食品容器の変形調査

掲載日:2020年1月7日

1 はじめに

食品の容器としてプラスチックが素材として使用されています。電子レンジを使用して食品を加熱する際、そのプラスチック製容器が変形したという相談がよせられています。そこで、消費者の安全・安心のため、どのような場合に変形するのかを調査し、その結果について消費者へ情報提供をします。

2 調査概要

 

調査件数 プラスチック製食品容器 16件 
調査内容 日本工業規格(JIS S2029)に基づき,プラスチック製食品容器にオリーブ油を入れ電子レンジで加熱して容器が変形する温度及び時間を測定。

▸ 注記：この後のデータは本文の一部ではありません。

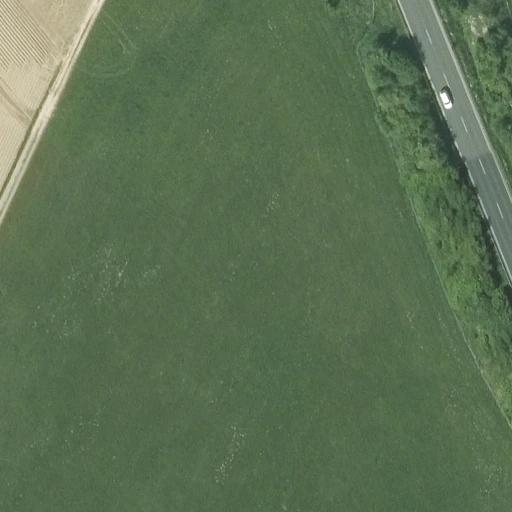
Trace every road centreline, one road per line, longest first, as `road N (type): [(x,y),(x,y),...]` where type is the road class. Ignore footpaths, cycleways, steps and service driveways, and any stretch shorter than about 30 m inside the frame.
road 1 (primary): [(511,234),(418,0)]
road 2 (track): [(0,207),(99,0)]
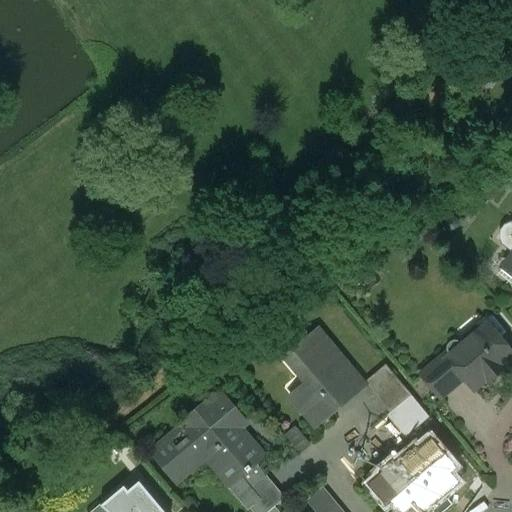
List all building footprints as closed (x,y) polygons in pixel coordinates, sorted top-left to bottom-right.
[(511,224),(510,224),(504,227),(500,232),(500,238),(502,244),(511,251),(511,224)] [(511,255),(503,267),(511,273),(511,255)] [(511,356),(484,324),(460,344),(457,342),(454,341),(451,342),(448,343),(446,346),(445,349),(446,352),(447,355),(444,357),(463,379),(472,389),(484,379),(486,382),(502,369),(500,366),(511,356)] [(362,386),(317,331),(287,356),(307,380),(301,385),(307,392),(295,403),(314,426),(362,386)] [(444,357),(421,376),(439,398),(463,379),(444,357)] [(384,365),(363,383),(388,413),(410,395),(384,365)] [(211,399),(179,426),(189,437),(176,448),(168,439),(152,453),(175,481),(205,456),(228,484),(238,476),(239,477),(255,464),(262,458),(233,424),(239,419),(220,396),(213,401),(211,399)] [(417,450),(414,447),(408,452),(401,444),(394,450),(401,458),(394,463),(392,460),(379,471),(381,474),(368,486),(384,505),(390,500),(400,511),(412,501),(421,511),(457,482),(447,471),(453,466),(430,438),(417,450)] [(157,498),(125,460),(101,480),(114,495),(100,507),(103,511),(165,511),(164,511),(155,499),(157,498)] [(255,464),(239,477),(238,476),(228,484),(251,511),(267,511),(284,498),(255,464)] [(184,511),(175,502),(164,511),(165,511),(184,511)]
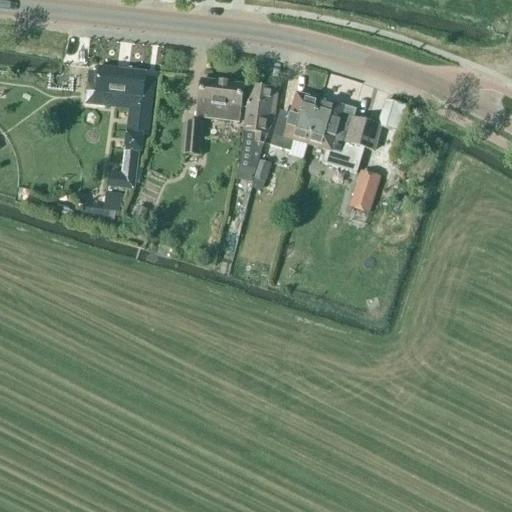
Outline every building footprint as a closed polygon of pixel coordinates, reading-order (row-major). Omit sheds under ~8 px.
[(98,74),(96,94),(119,97),(118,111),(130,112),(127,135),(122,176),(108,174),(107,187),(134,190),(138,151),(141,152),(143,135),(149,136),(152,100),(143,99),(145,75),(99,70),(98,74)] [(241,111),(244,87),(201,82),(198,105),(196,119),(239,124),(241,111)] [(240,168),(237,181),(251,184),(254,172),(256,172),(260,163),(258,162),(274,122),(278,92),(250,88),(247,111),(239,168),(240,168)] [(278,119),(270,148),(290,154),(293,142),(307,147),(320,102),(296,95),(289,122),(278,119)] [(320,102),(307,147),(326,152),(322,165),(336,169),(356,175),(360,161),(363,150),(374,153),(380,130),(381,128),(378,128),(352,120),(354,113),(344,110),(344,109),(320,102)] [(394,111),(388,132),(401,135),(408,108),(396,104),(394,111)] [(200,158),(202,125),(186,124),(183,156),(200,158)] [(256,172),(254,180),(265,183),(270,166),(260,163),(256,172)] [(380,179),(361,173),(350,210),(369,216),(380,179)] [(159,199),(165,184),(144,175),(138,190),(159,199)] [(147,211),(138,207),(132,221),(141,225),(147,211)]
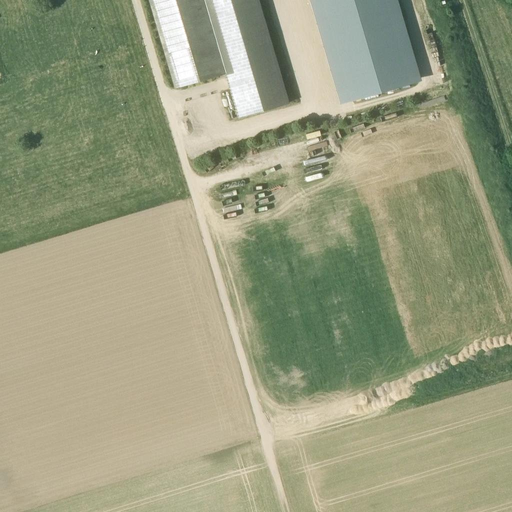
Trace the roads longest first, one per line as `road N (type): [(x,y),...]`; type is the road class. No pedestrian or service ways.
road 1 (track): [(165,103),(286,511)]
road 2 (track): [(462,0),(511,154)]
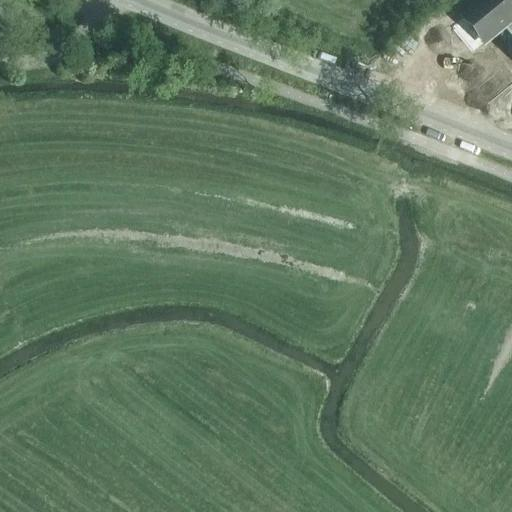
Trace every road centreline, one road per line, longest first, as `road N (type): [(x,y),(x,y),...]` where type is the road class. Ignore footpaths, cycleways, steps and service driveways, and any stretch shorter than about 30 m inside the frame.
road 1 (tertiary): [(511,148),(133,0)]
road 2 (unclassified): [(0,64),(66,50),(100,0)]
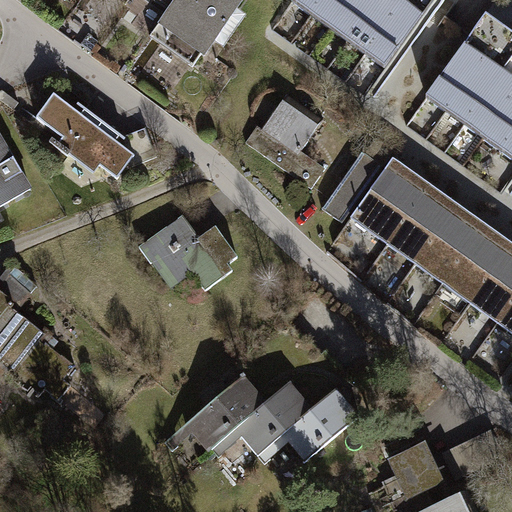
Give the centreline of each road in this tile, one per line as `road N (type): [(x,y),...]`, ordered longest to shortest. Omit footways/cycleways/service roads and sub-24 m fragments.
road 1 (residential): [(511,419),(355,300),(218,167),(4,4)]
road 2 (track): [(218,167),(0,250)]
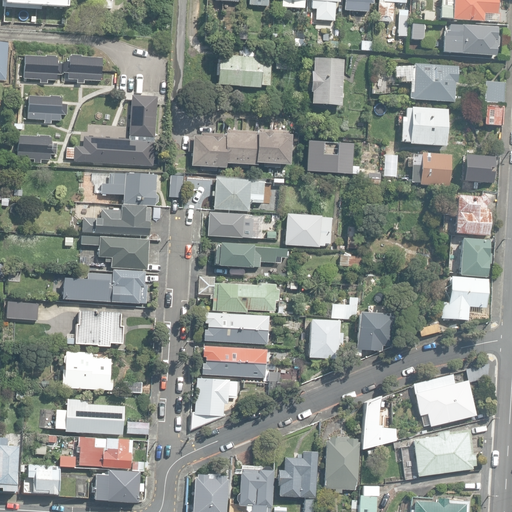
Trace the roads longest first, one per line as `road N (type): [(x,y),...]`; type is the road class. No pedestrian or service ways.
road 1 (residential): [(178,458),(417,359),(511,337)]
road 2 (residential): [(178,458),(170,427),(184,214)]
road 3 (residential): [(182,133),(182,0)]
road 4 (residential): [(511,387),(504,511)]
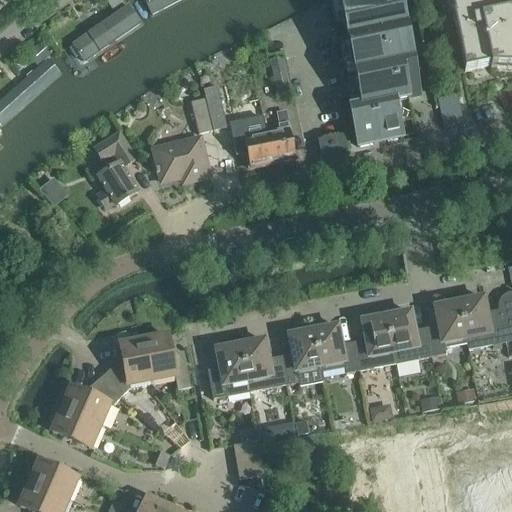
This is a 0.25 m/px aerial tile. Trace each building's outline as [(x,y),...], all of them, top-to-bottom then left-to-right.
[(141,0),(151,20),(191,0),(141,0)] [(400,7),(398,0),(367,0),(340,6),(362,108),(372,106),(394,102),(395,103),(408,101),(419,98),(400,7)] [(511,13),(506,15),(498,0),(447,0),(449,7),(452,7),(454,16),(453,16),(464,73),(480,70),(490,68),(490,70),(511,71),(511,13)] [(129,10),(66,51),(78,69),(141,28),(129,10)] [(41,42),(27,55),(38,67),(52,55),(41,42)] [(290,96),(282,60),(269,62),(277,98),(290,96)] [(48,63),(0,104),(0,129),(1,130),(61,77),(48,63)] [(227,130),(222,109),(217,90),(203,93),(213,133),(227,130)] [(457,95),(437,99),(444,130),(463,126),(457,95)] [(198,137),(212,134),(204,102),(190,105),(198,137)] [(395,103),(394,102),(372,106),(380,144),(402,140),(395,103)] [(372,106),(362,108),(350,111),(358,149),(380,144),(372,106)] [(279,134),(266,137),(272,167),(275,166),(278,166),(282,166),(285,164),(295,162),(289,132),(288,125),(286,114),(277,116),(279,126),(278,126),(279,134)] [(263,120),(240,125),(250,171),(260,169),(264,169),(267,169),(270,167),(272,167),(266,137),(263,120)] [(119,135),(94,151),(102,164),(104,163),(109,172),(98,179),(106,192),(97,198),(106,211),(114,206),(115,208),(138,194),(123,171),(136,162),(119,135)] [(346,152),(343,139),(319,144),(322,156),(346,152)] [(161,185),(188,179),(190,185),(209,180),(200,141),(153,152),(158,172),(155,172),(156,177),(159,176),(161,185)] [(52,186),(42,194),(54,208),(63,200),(52,186)] [(466,347),(467,353),(511,343),(511,294),(510,295),(508,295),(506,296),(505,296),(503,298),(502,299),(501,300),(500,302),(499,303),(498,304),(498,306),(498,307),(498,309),(498,311),(500,321),(487,323),(483,300),(474,302),(473,300),(458,299),(467,347),(466,347)] [(458,299),(444,306),(444,308),(435,309),(439,332),(427,335),(426,331),(432,360),(444,357),(443,351),(466,347),(467,347),(458,299)] [(385,313),(371,320),(371,322),(362,324),(366,347),(354,349),(354,345),(353,345),(358,368),(356,368),(357,374),(395,367),(385,313)] [(427,335),(415,337),(410,314),(401,316),(401,314),(385,313),(395,367),(432,360),(426,331),(427,335)] [(312,327),(298,334),(298,336),(289,338),(293,361),(281,363),(280,359),(286,388),(299,385),(298,380),(321,375),(312,327)] [(354,349),(342,351),(337,328),(328,330),(328,328),(312,327),(321,375),(356,368),(358,368),(353,345),(354,349)] [(190,391),(185,366),(173,368),(167,338),(159,339),(157,335),(146,342),(144,343),(152,383),(152,382),(175,378),(178,393),(190,391)] [(128,346),(120,347),(124,367),(112,370),(103,379),(121,400),(129,392),(153,387),(152,382),(152,383),(144,343),(141,343),(129,341),(128,346)] [(208,373),(207,373),(213,402),(249,395),(239,341),(225,348),(225,350),(216,352),(220,375),(209,377),(208,373)] [(281,363),(269,366),(264,343),(255,344),(255,343),(239,341),(249,395),(286,388),(280,359),(281,363)] [(95,387),(90,398),(71,390),(68,398),(63,398),(63,410),(62,412),(104,430),(113,408),(121,400),(103,379),(95,387)] [(458,408),(476,404),(474,392),(455,395),(458,408)] [(439,399),(420,403),(422,416),(441,413),(439,399)] [(383,408),(368,410),(371,424),(385,422),(383,408)] [(52,434),(94,453),(104,430),(62,412),(61,415),(52,424),(56,427),(52,434)] [(344,422),(333,424),(334,432),(345,430),(344,422)] [(306,423),(295,425),(297,437),(308,435),(306,423)] [(293,424),(283,426),(285,440),(295,438),(293,424)] [(255,432),(239,434),(242,447),(257,444),(255,432)] [(242,447),(233,448),(235,460),(261,456),(259,444),(257,444),(242,447)] [(340,466),(383,459),(381,446),(338,453),(340,466)] [(164,472),(170,459),(161,455),(155,468),(164,472)] [(261,456),(235,460),(237,471),(263,467),(261,456)] [(39,464),(36,472),(31,472),(31,484),(29,487),(71,505),(81,483),(39,464)] [(239,483),(265,479),(263,467),(237,471),(239,483)] [(23,501),(20,509),(27,511),(68,511),(71,505),(29,487),(28,489),(20,498),(23,501)] [(166,510),(158,501),(154,504),(147,501),(141,511),(168,511),(169,511),(166,510)]
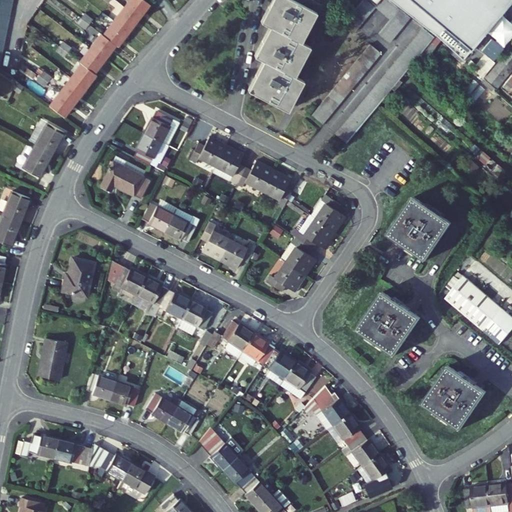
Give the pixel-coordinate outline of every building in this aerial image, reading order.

電子レンジは600ワット及び1000ワットの加熱電力で実施
連携試験研究機関 神奈川県衛生研究所
神奈川県産業技術センター
社団法人 日本海事検定協会食品衛生分析センター
調査期間 平成23年11月から平成24年3月

3 調査結果

No. 素材 食品容器 電子レンジ対応表示 耐熱温度表示,℃ 加熱前の容器外観 加熱電力(W:ワット) 変形した時間 変形した温度,℃ 変形した容器外観
 1 PS 弁当容器 - 80 加熱前 1000 2分15秒 124  加熱後
2 PP 弁当容器 130 弁当容器 1000 5分27秒 162 加熱後
3 PS/PP 弁当容器 105 弁当容器 1000 1分57秒 127 弁当容器

PS:ポリスチレン PP:ポリプロピレン

 16件の調査のうち主要なもの3例を掲載しました。

(結果例No.1)素材がPSで耐熱温度が80℃と表示があり、電子レンジ対応表示なしである弁当容器の場合、電子レンジで1000ワットの電力で加熱すると、2分15秒で124℃に達し、容器は変形しました。

4 消費者へのアドバイス

   プラスチック製容器を電子レンジで使用する際は、取扱い説明書をよく読み、電力(ワット)にあわせて適正な調理時間を設定するように心がけましょう。

  電子レンジに入れる前に耐熱温度表示を確認しましょう。

「電子レンジOK」などの表示や電子レンジ用容器検済みマーク(注)のないものを電子レンジで使用することは控えましょう。

 電子レンジ対応表示のないポリスチレン製の食品容器を電子レンジに入れて温めることは控えましょう。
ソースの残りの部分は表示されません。